▸ **The task**: Could you show all lines in the entries below that contain the string "down"?

▸ **Provided entries**:
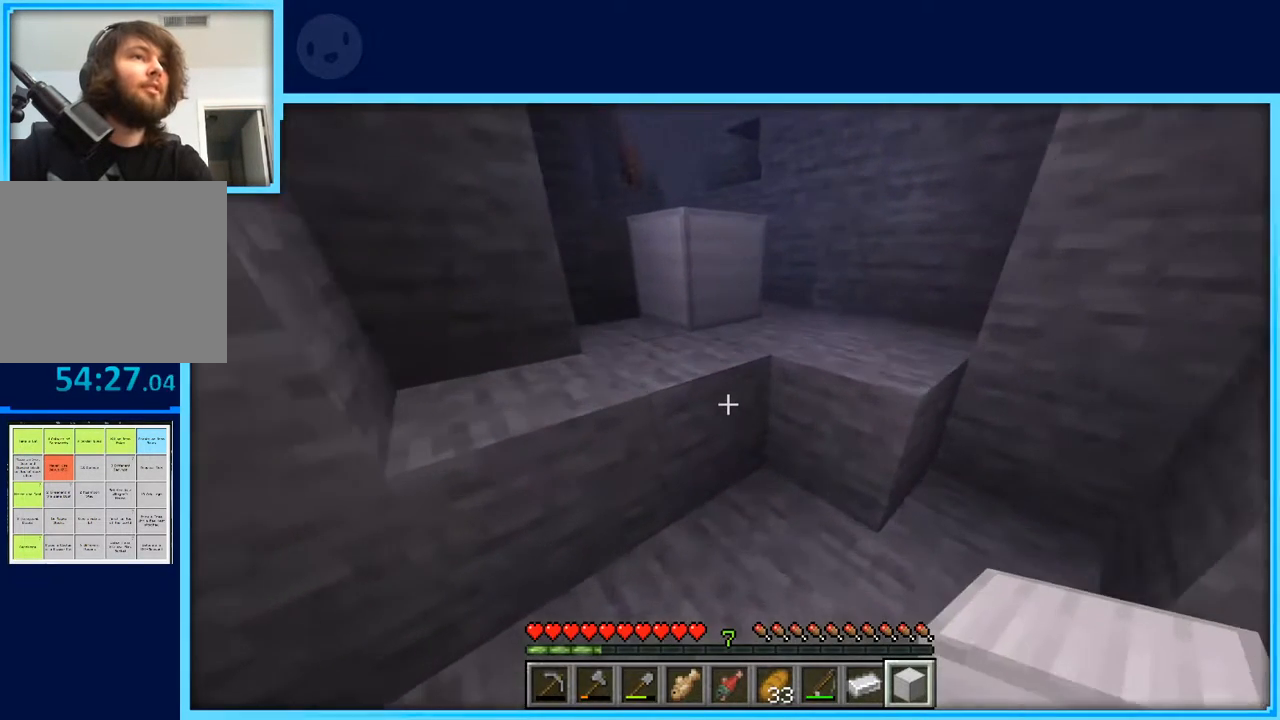
{"keys": [], "events": [[183, "space", "down"], [317, "space", "up"], [417, "w", "up"]]}
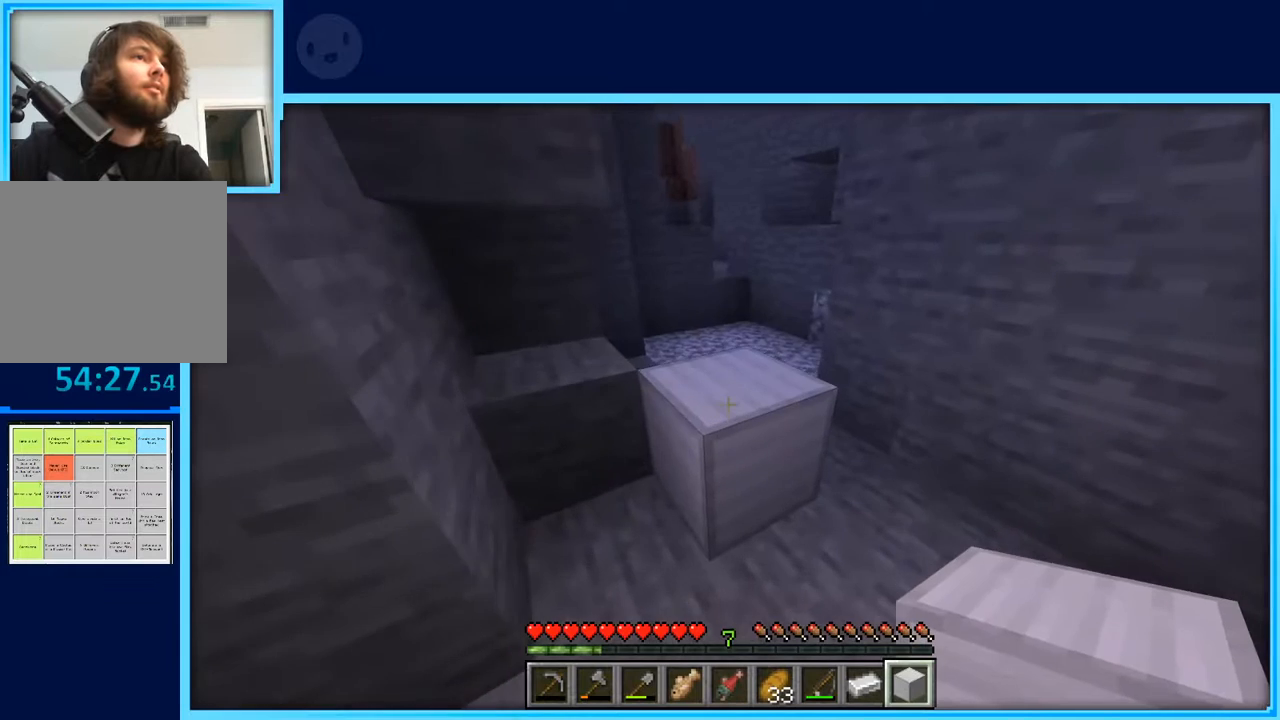
{"keys": [], "events": []}
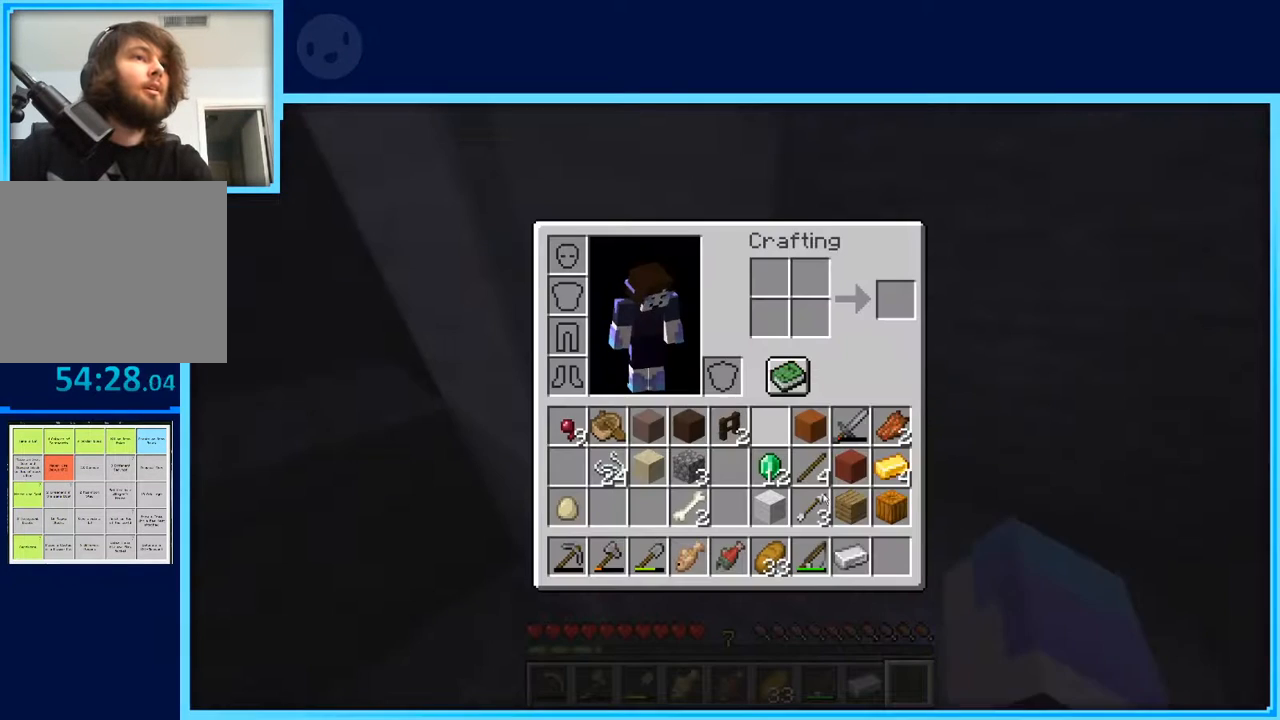
{"keys": [], "events": []}
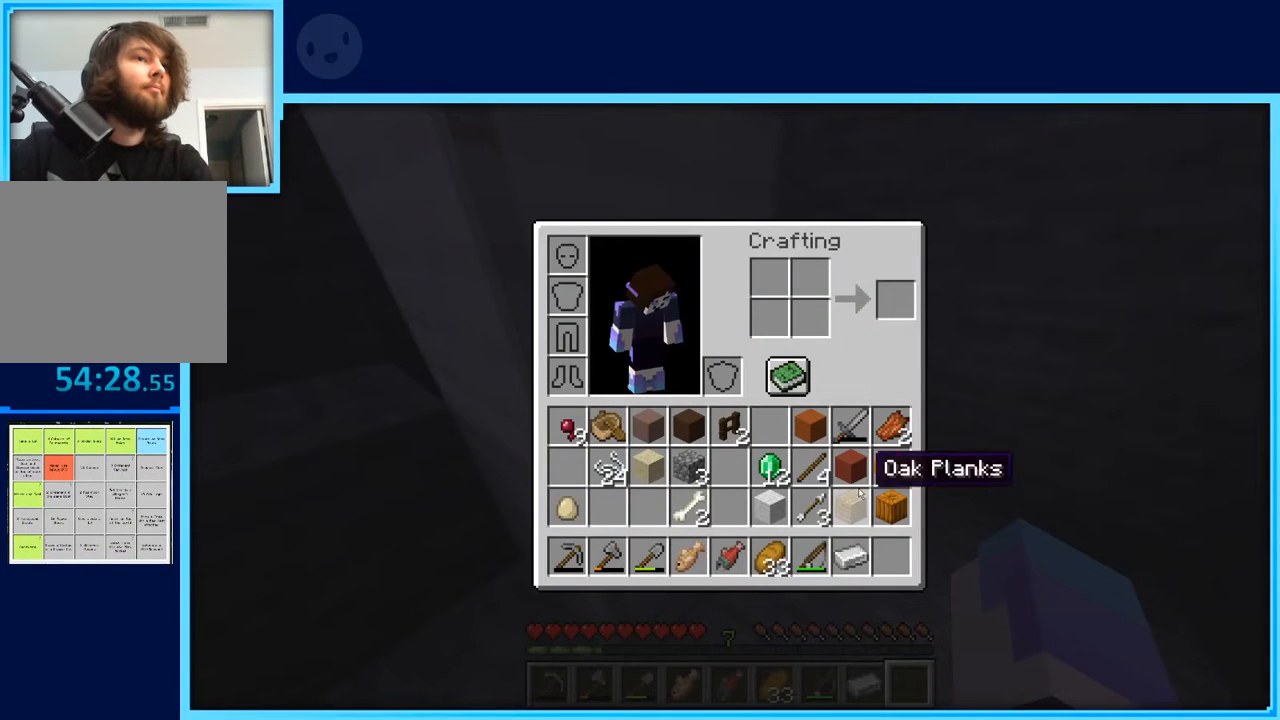
{"keys": [], "events": []}
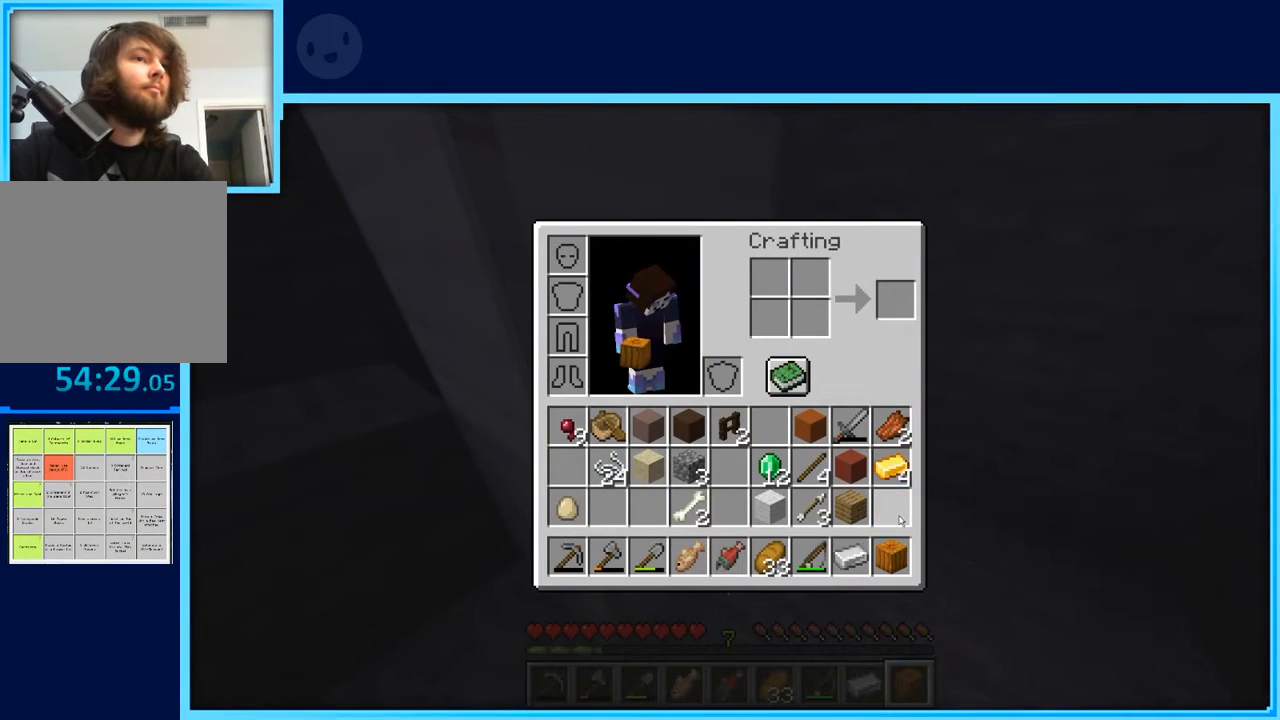
{"keys": [], "events": [[283, "d", "down"], [383, "d", "up"]]}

▸ **Answer to this problem**:
{"keys": [], "events": [[183, "space", "down"], [317, "space", "up"], [417, "w", "up"]]}
{"keys": [], "events": [[283, "d", "down"], [383, "d", "up"]]}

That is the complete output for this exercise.